Can patients be randomized to receive the new intervention vs not? This is sometimes ethically not feasible, but the gold standard for any intervention design is randomization (variations on this theme could be randomization at the hospital or office level). In the absence of randomization, a pre/post design can also be used; that is, comparing outcomes before the intervention vs after.

Does the team have the mechanisms in place necessary to collect the data to measure the initiative’s effectiveness? For example, if a new handwashing protocol is identified as an opportunity to improving post-operative sepsis rates, can compliance with the new protocol be measured in an accurate way?

How long will the new process run before it will be considered a success or not? And ultimately, how will success be defined? This should be decided a priori. This way, when the initiative concludes and the results are analyzed, the findings will be conclusive and action-oriented.

A data scientist should most importantly assist in providing solutions and recommendations based on the findings from the analysis performed.

What advice would you give a data scientist new to assuming a role in a healthcare system?
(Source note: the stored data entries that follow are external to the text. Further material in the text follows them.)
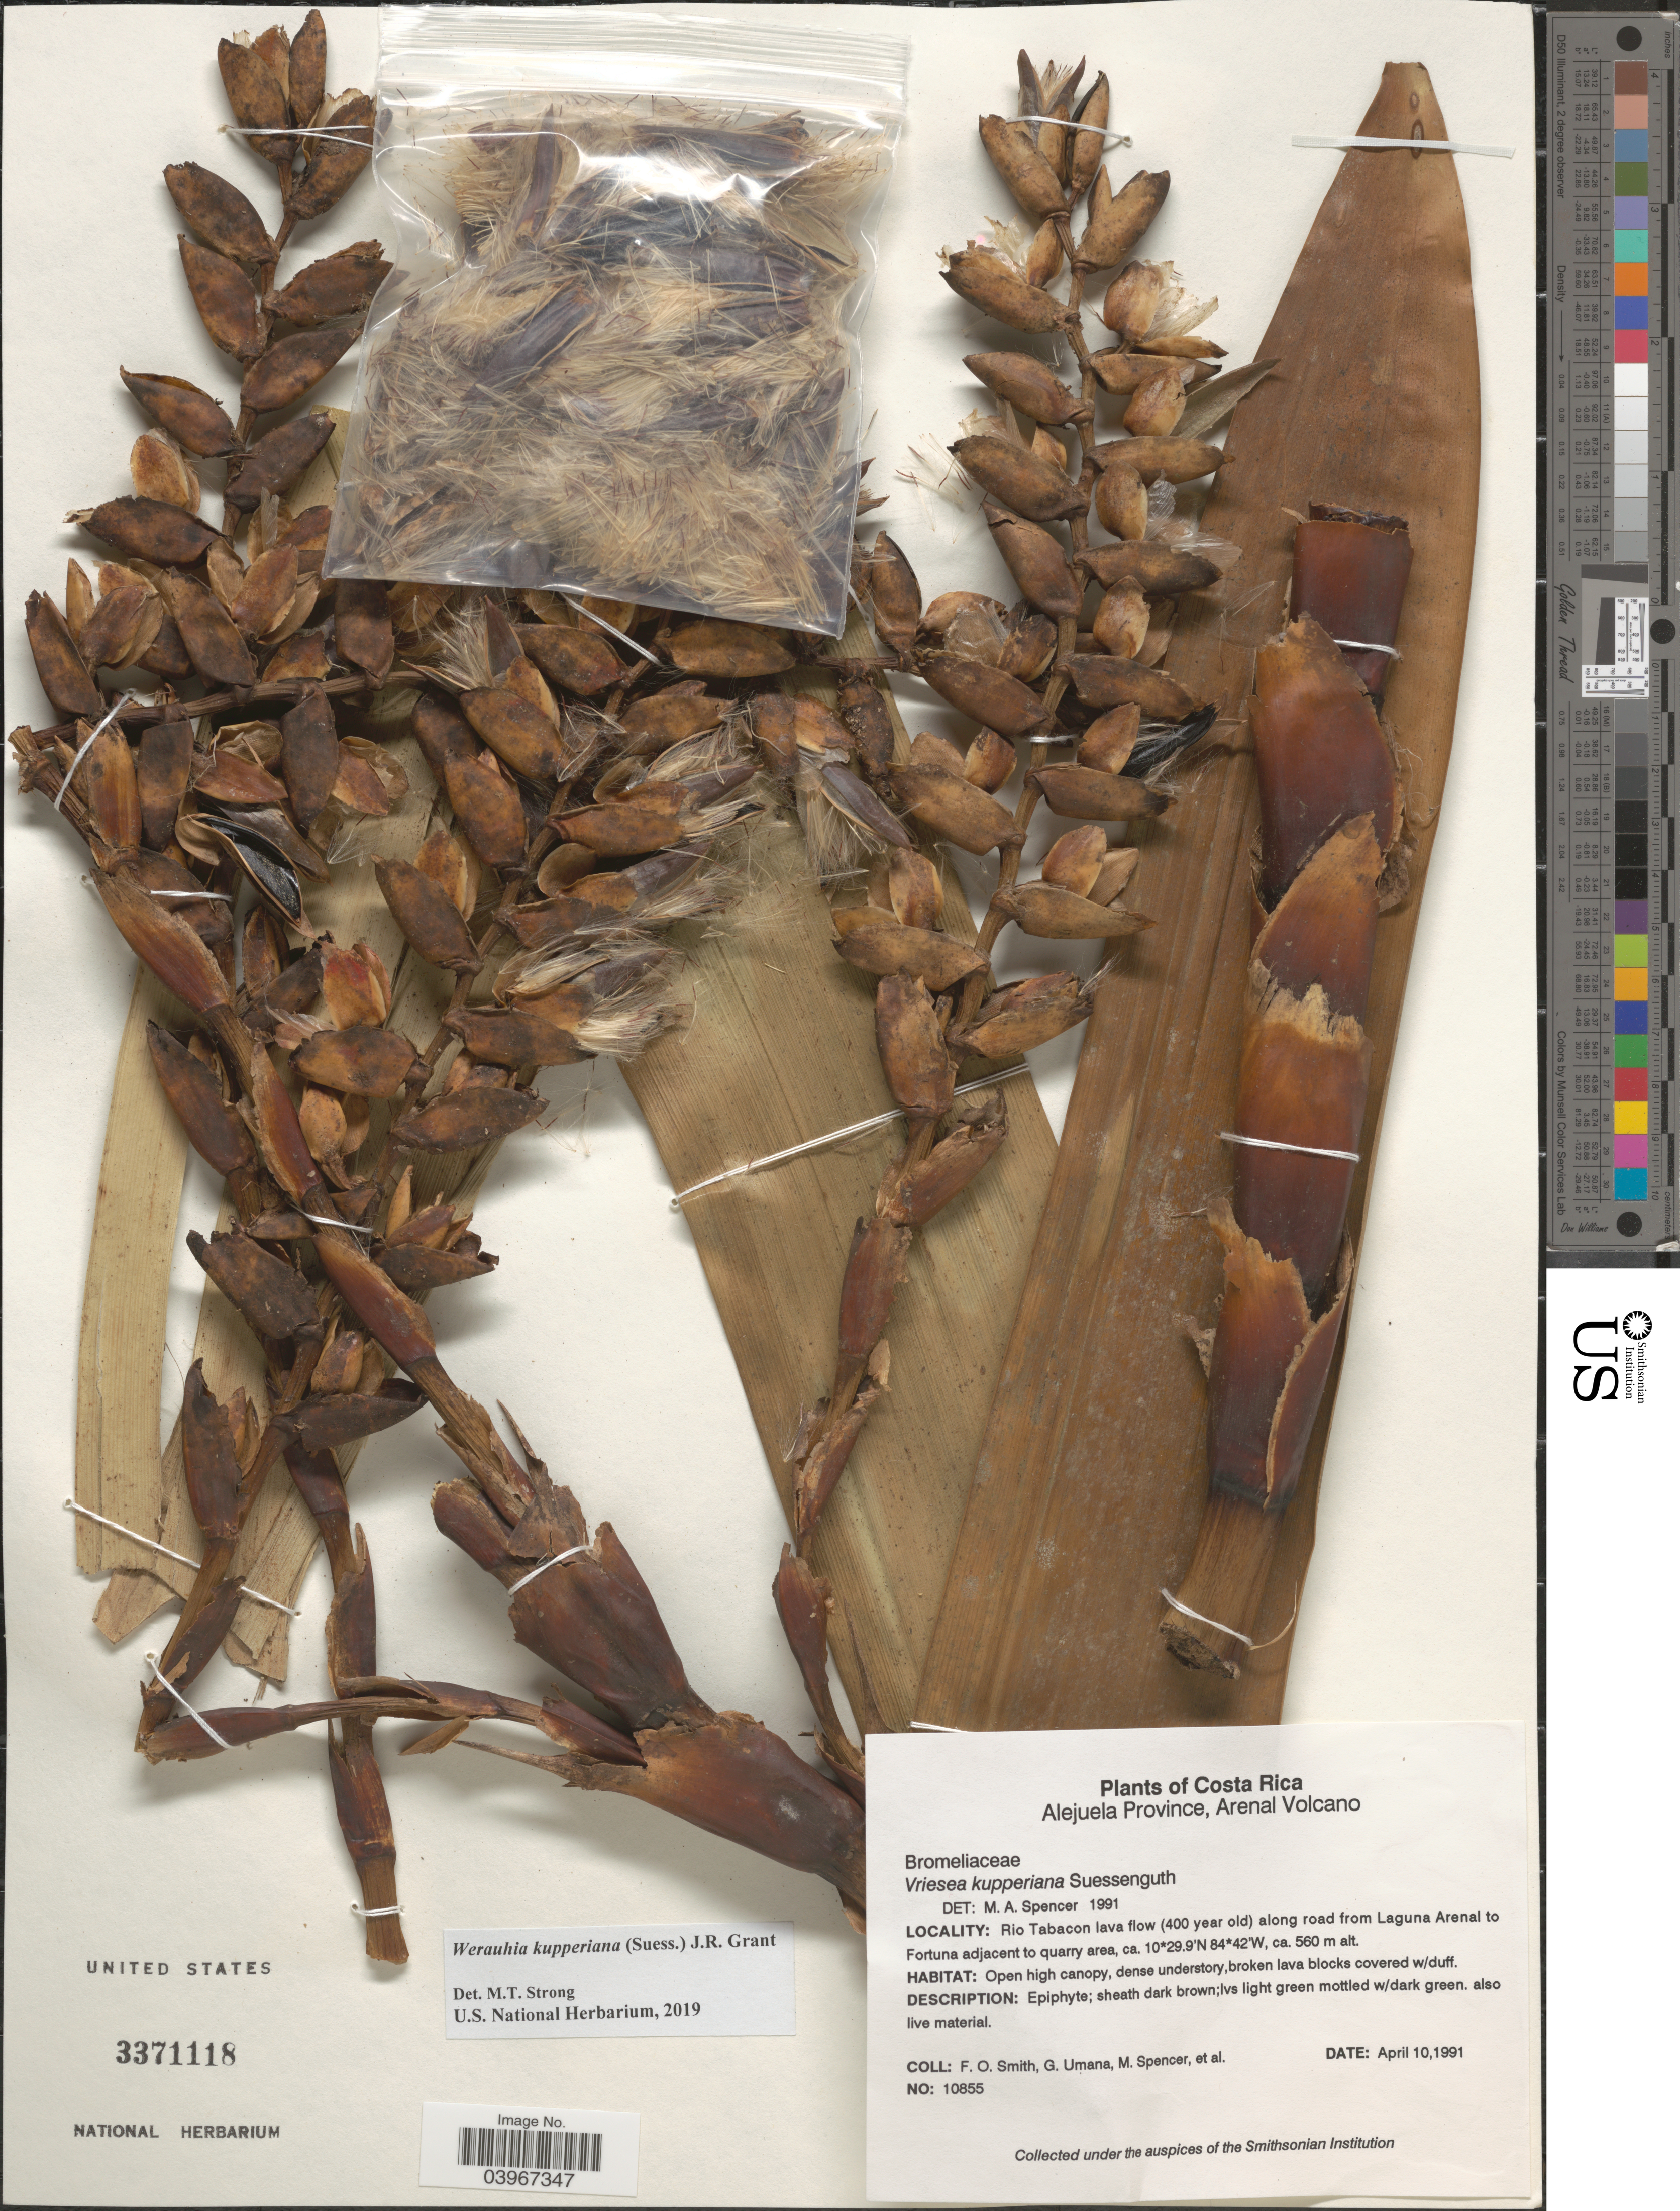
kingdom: Plantae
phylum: Tracheophyta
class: Liliopsida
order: Poales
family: Bromeliaceae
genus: Werauhia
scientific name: Werauhia kupperiana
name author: (Suess.) J.R. Grant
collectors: F. Smith, G. Umana, M. Spencer & et al.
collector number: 10855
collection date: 1991-04-10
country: Costa Rica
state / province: Alajuela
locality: Arenal Volcano. Rio Tabacon lava flow (400 year old) along road from Laguna Arenal to Fortuna adjacent to quarry area.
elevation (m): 560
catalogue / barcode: US 3371118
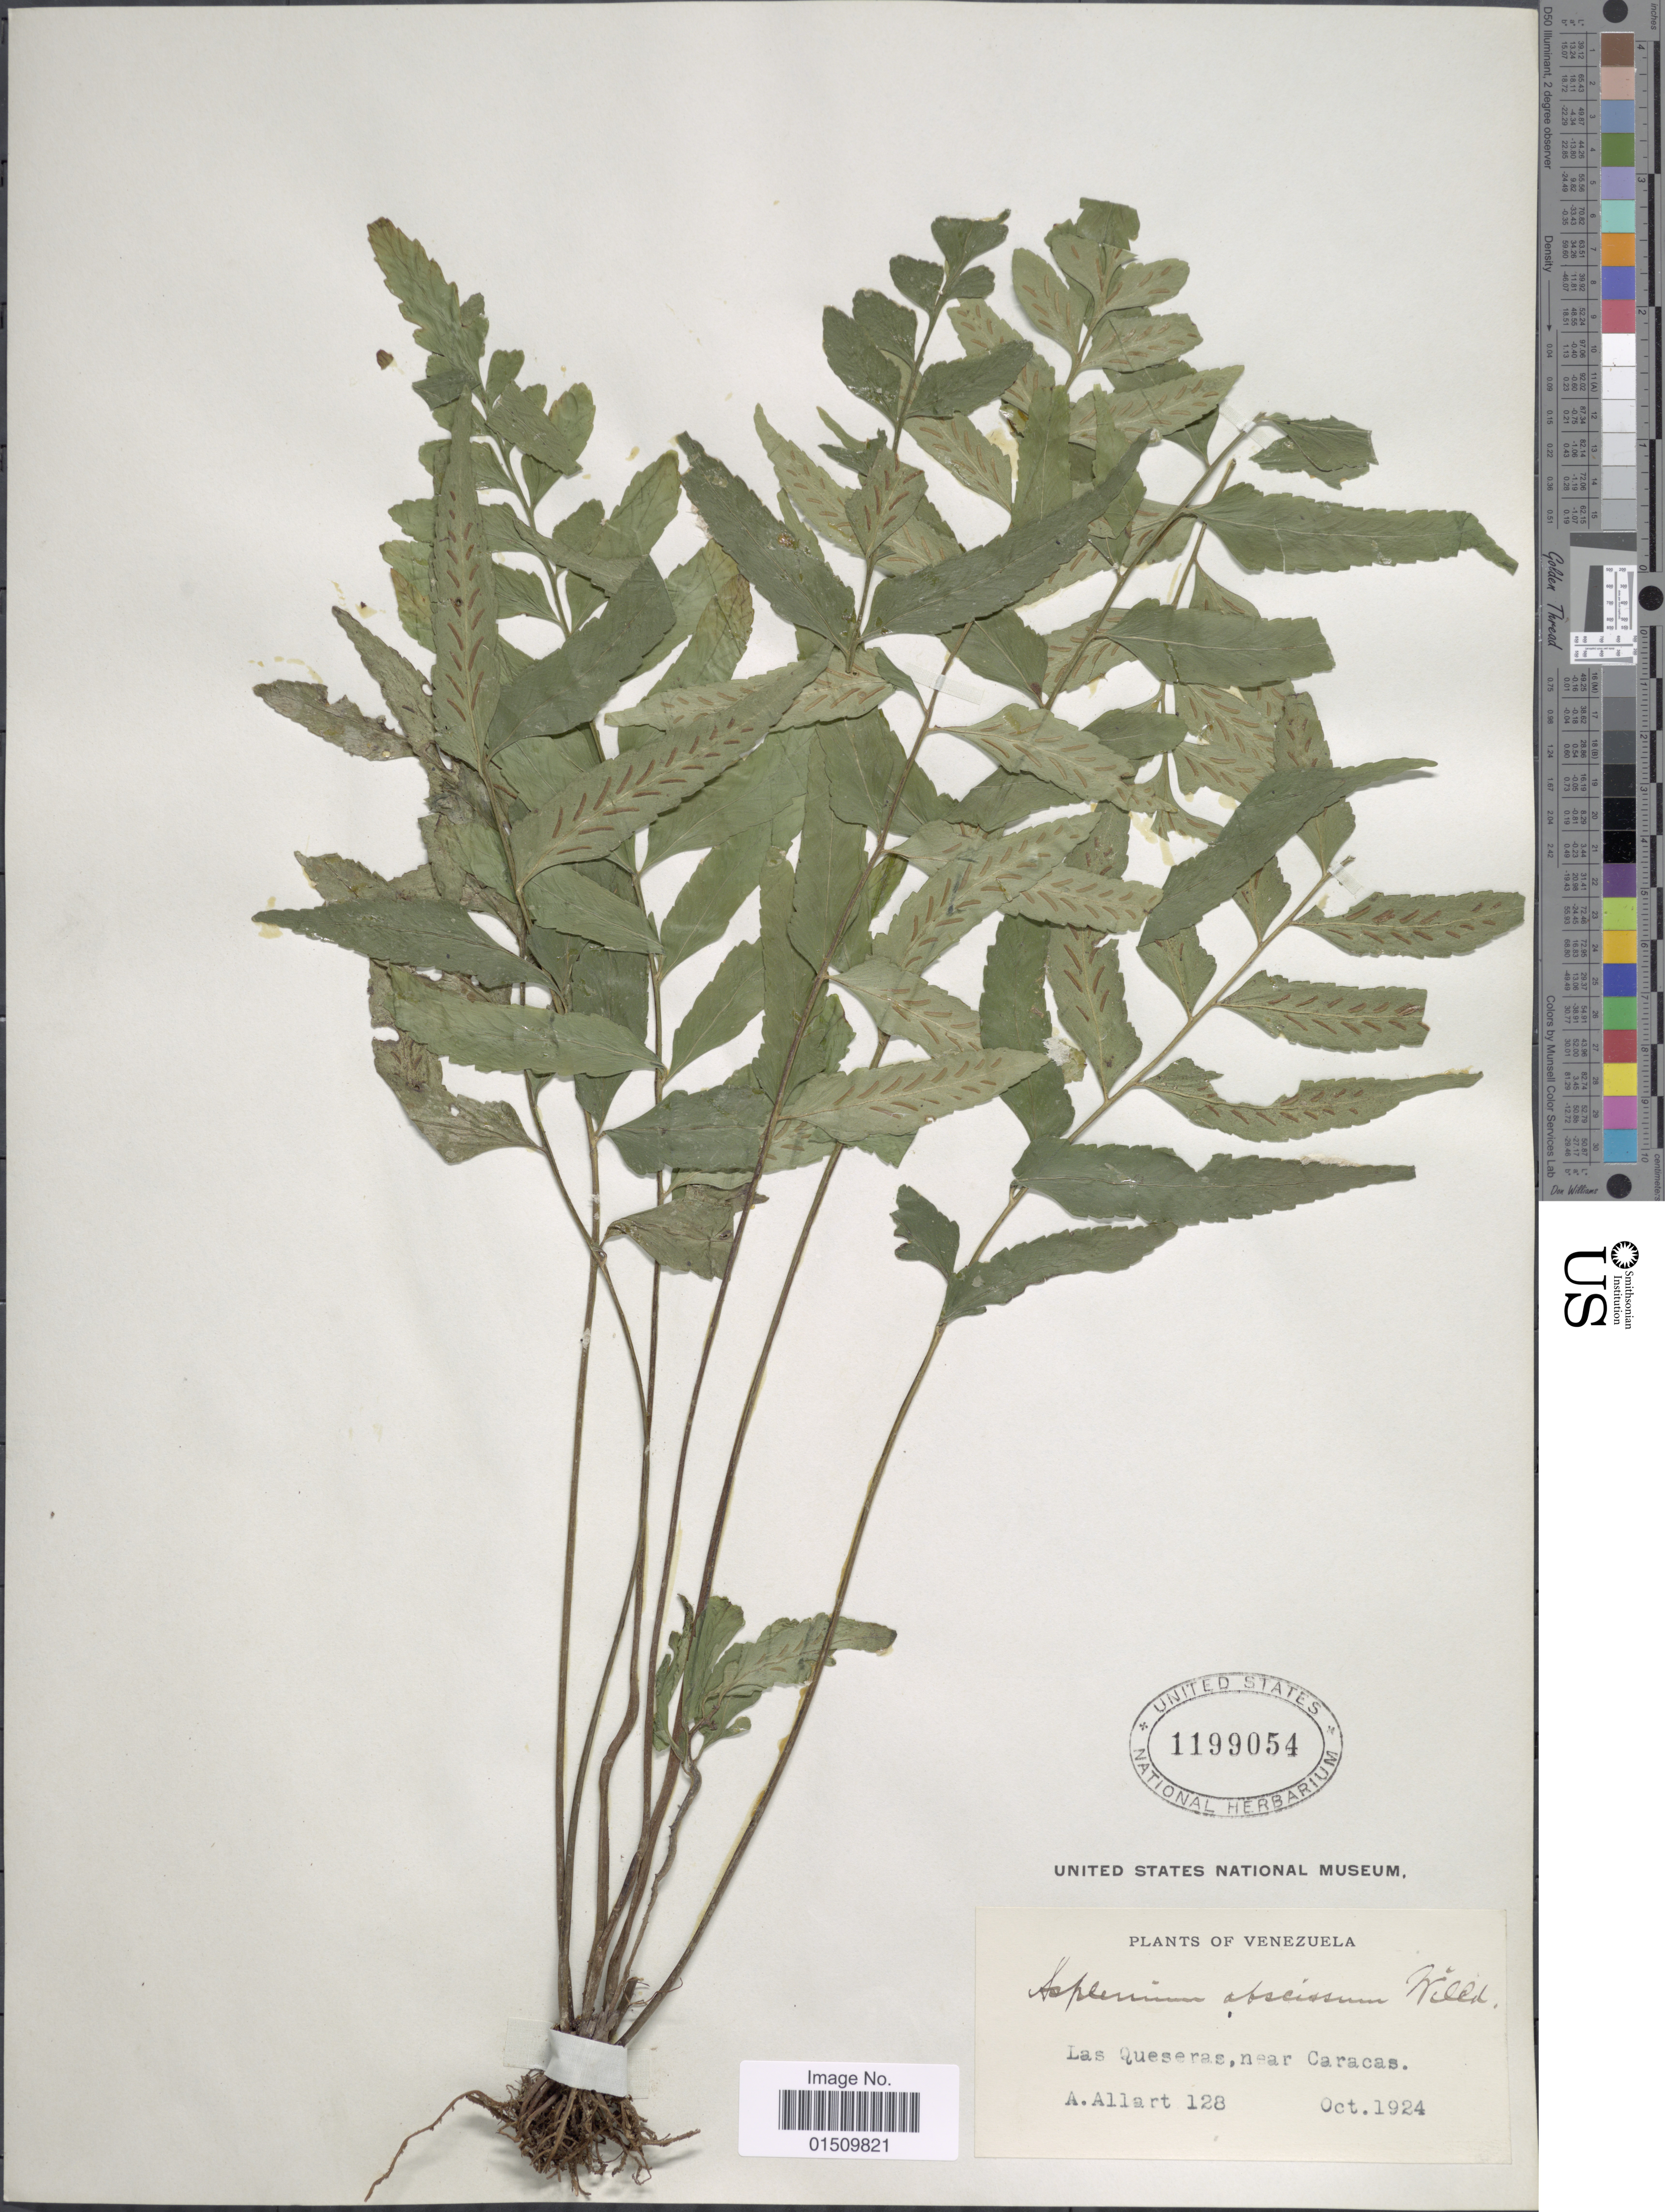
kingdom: Plantae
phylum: Tracheophyta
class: Polypodiopsida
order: Polypodiales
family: Aspleniaceae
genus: Asplenium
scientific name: Asplenium abscissum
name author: Willd.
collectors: A. Allart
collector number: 128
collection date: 1924-10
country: Venezuela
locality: Venezuela, Las Queseras, near Caracas.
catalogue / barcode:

The best advice I can give is to build relationships with the interdisciplinary team that you will be supporting. Understand the clinical workflow and immerse yourself in the clinical world as much as you are able. Go on rounds with physicians and tour the hospital units or physician offices. If you are supporting a sepsis initiative, visit a sepsis patient and look over the shoulder of a clinician as they care for the patient and document information in the patient’s chart. Building these relationships with clinical leaders will benefit you immensely, and understanding the patient care process from the front lines will inspire and bring immeasurable value to the work that you do. Because you’ve taken the time to learn their world, the clinical team will respect your feedback and learn to trust in the information that you provide back to them. I cannot express enough how important it is to establish mutual trust and respect with your stakeholders. Most of the requests you will receive in your role will come from health care leaders. But my advice would be to be proactive in proposing data driven solutions. As you become more familiar with clinical process and workflow, don’t be afraid to make suggestions on what kind of analysis or modeling/information would be meaningful in supporting the frontline staff and benefitting patient care.

What advice would you give to a physician or nurse leader working with you on a project team who has not previously collaborated with a data scientist?

The more that a physician or nurse leader can invest in making the data scientist a part of the interdisciplinary team, the more value that the data scientist will be able to offer to the team in return. The data scientist relies on the clinical team to teach them about the disease process, the clinical workflow, and the goals of the initiative (and of course the political climate/culture that may have an impact on the success of a new intervention or process!). By being integrated as part of the team early on, a data scientist will learn how to support the team in an effective way. When I started in my role in health care, I was fortunate to have a nursing leader in critical care allow me to shadow her for my first week. I learned more in that first week about the health care culture than in the next 5 years I spent in that role. I would also tell clinical leaders that a data scientist should be a part of the process every step of the way, not just at the beginning or end of an intervention/initiative. Ask the data scientist what they can do for you from start to finish, and take them along on the journey as a part of the team. They will thank you, and you will be grateful in the end!